» SOURCE DATA:
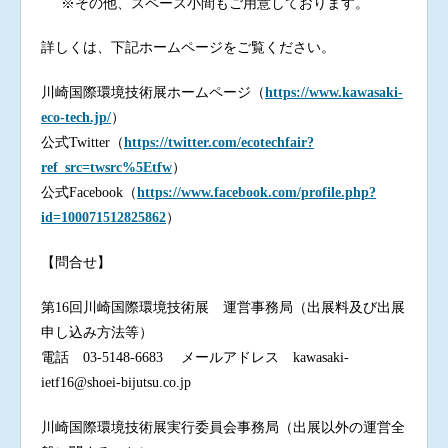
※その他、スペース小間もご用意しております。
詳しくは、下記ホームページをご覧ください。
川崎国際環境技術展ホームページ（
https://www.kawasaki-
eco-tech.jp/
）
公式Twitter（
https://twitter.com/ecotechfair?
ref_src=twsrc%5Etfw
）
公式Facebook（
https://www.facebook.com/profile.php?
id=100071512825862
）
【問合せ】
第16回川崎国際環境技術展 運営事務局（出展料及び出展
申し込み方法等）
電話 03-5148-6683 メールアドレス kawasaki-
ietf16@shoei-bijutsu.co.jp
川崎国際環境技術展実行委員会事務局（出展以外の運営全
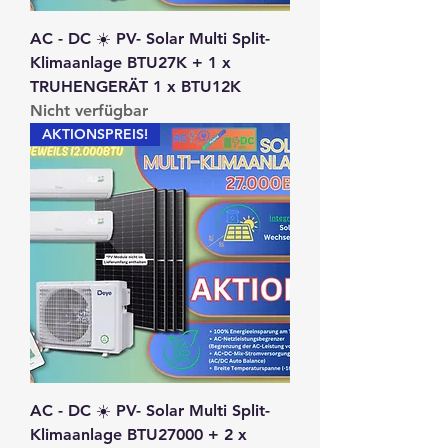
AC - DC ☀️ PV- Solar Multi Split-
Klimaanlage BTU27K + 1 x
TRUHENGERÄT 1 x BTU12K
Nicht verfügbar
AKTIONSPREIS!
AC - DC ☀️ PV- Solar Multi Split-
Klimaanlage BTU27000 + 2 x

==

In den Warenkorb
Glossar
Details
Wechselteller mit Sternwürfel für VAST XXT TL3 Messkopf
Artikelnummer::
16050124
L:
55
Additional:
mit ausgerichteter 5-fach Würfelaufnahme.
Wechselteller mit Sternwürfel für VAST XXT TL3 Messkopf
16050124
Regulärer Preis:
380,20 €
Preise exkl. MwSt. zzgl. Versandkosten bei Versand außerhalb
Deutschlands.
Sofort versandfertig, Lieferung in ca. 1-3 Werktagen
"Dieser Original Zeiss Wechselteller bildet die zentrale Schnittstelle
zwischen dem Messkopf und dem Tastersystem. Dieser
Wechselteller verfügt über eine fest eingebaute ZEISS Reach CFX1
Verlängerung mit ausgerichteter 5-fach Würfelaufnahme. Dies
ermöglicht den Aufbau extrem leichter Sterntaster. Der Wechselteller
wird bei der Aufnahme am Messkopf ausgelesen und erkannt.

» YOUR GOAL: Going through the material, how many lines contain the word "Messkopf"? Please give only the number.

» SOLUTION FOR THIS EXERCISE: 4